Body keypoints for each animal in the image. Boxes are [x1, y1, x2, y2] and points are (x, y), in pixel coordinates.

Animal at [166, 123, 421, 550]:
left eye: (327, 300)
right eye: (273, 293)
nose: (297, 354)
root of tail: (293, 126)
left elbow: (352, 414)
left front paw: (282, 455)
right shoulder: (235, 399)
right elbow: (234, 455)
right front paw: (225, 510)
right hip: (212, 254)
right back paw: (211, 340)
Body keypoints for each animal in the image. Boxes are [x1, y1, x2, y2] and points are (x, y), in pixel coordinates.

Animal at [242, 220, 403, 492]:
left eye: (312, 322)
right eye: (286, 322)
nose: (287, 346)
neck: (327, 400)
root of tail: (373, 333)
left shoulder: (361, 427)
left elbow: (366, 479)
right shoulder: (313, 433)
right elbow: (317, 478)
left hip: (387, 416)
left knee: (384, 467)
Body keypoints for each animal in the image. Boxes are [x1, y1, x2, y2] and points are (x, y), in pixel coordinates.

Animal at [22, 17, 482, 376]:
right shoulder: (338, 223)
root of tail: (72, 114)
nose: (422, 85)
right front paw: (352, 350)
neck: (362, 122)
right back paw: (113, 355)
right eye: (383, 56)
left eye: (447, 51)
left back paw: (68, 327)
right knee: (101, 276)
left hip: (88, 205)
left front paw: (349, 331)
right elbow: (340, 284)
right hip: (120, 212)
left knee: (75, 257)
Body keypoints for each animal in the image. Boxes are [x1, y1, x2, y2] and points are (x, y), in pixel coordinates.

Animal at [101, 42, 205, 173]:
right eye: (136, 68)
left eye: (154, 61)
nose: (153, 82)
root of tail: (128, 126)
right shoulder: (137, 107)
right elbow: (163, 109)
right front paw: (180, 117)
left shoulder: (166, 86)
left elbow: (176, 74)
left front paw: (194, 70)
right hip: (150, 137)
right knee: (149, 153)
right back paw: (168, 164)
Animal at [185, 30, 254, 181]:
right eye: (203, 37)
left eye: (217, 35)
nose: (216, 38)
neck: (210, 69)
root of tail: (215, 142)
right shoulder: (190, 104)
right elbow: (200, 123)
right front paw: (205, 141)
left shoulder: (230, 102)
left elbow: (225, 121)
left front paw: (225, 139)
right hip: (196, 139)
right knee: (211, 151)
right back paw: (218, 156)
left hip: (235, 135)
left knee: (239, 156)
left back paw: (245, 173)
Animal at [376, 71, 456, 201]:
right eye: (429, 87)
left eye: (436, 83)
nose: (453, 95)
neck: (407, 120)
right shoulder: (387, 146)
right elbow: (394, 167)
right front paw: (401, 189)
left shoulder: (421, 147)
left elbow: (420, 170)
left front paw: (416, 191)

* * *

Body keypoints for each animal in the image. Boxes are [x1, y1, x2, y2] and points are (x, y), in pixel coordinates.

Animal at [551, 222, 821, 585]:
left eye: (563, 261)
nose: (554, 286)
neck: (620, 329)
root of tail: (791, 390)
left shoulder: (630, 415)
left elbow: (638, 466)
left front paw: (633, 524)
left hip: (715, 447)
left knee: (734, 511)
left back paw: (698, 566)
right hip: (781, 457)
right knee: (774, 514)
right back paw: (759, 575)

* * *

# Assignment
Find every line in the listing that holds the string "root", then say how many there are as a bare number.

# Your response
6